I was inthe Army, not the Navy! In my brief but eventful military career, I did integrate with naval personnel and spent some time on ships and naval operations installations. I used to notice this sign on display, "There is the right way, the wrong way, and the Navy way"!
In photography, there are many right ways to do any particular job. There are many levels of precision, quality requirements, and usage-sensitive requirements. I think there are even more wrong ways. The further you deviate from the right way, the more potential there's for failure and more costly and time-consuming work to make corrections after the fact. I hate the expression "quick and dirty" because the execution is quick and the results are oftenties very dirty.
Sometimes on threads where a method or equipment is inquired about, some folks seem to go out of their way to encourage the OP to do things that are likely to fail or deride time-honoured and proven methods even if they are not all that complex or expensive. "You don't need to do all that, you are killing a flea with an elephant gun" kind of things oftentimes lead to serious inferior work.

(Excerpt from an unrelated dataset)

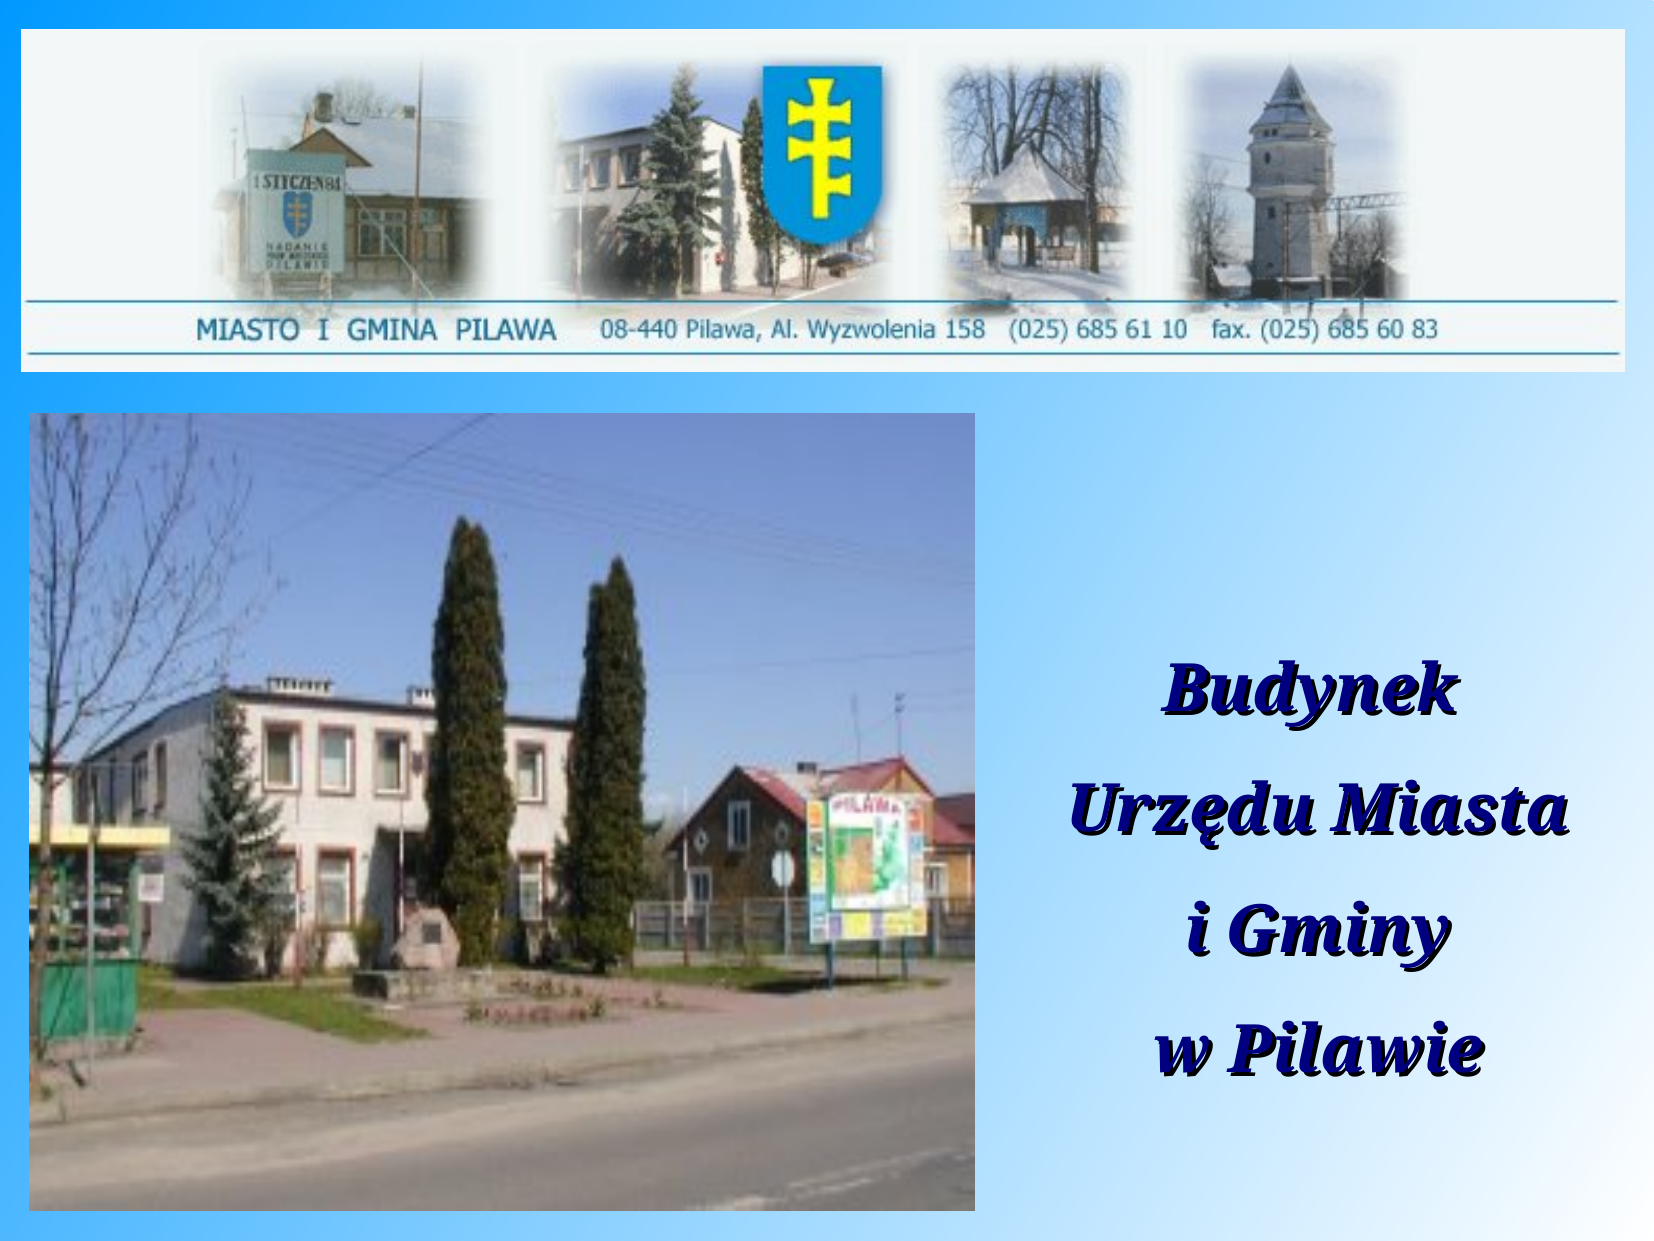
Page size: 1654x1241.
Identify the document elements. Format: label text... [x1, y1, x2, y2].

The best approach is to consider the optimum way of doing the job as per professional opinions and then extrapolate, modify, extract, improvise the method bur, at least, adhering to the basic principle, in this case, that is flat, even consistent lighting and the use of a lens that is reasonably corrected and suitable for copy work.
The best way to kill fleas is with flea spray or powder- the stuff that is intended for that job.
After all, as someone alluded to, you can shoot documents with a Minox- I mean is WAS the archetype "spy camera" used for surreptitiously recording blueprints and top-secret documents, but I doubt if the quality would be all that readable.
Well, I never did find out exactly what the "Navy way" was supposed to be, after all, I WAS in the Army!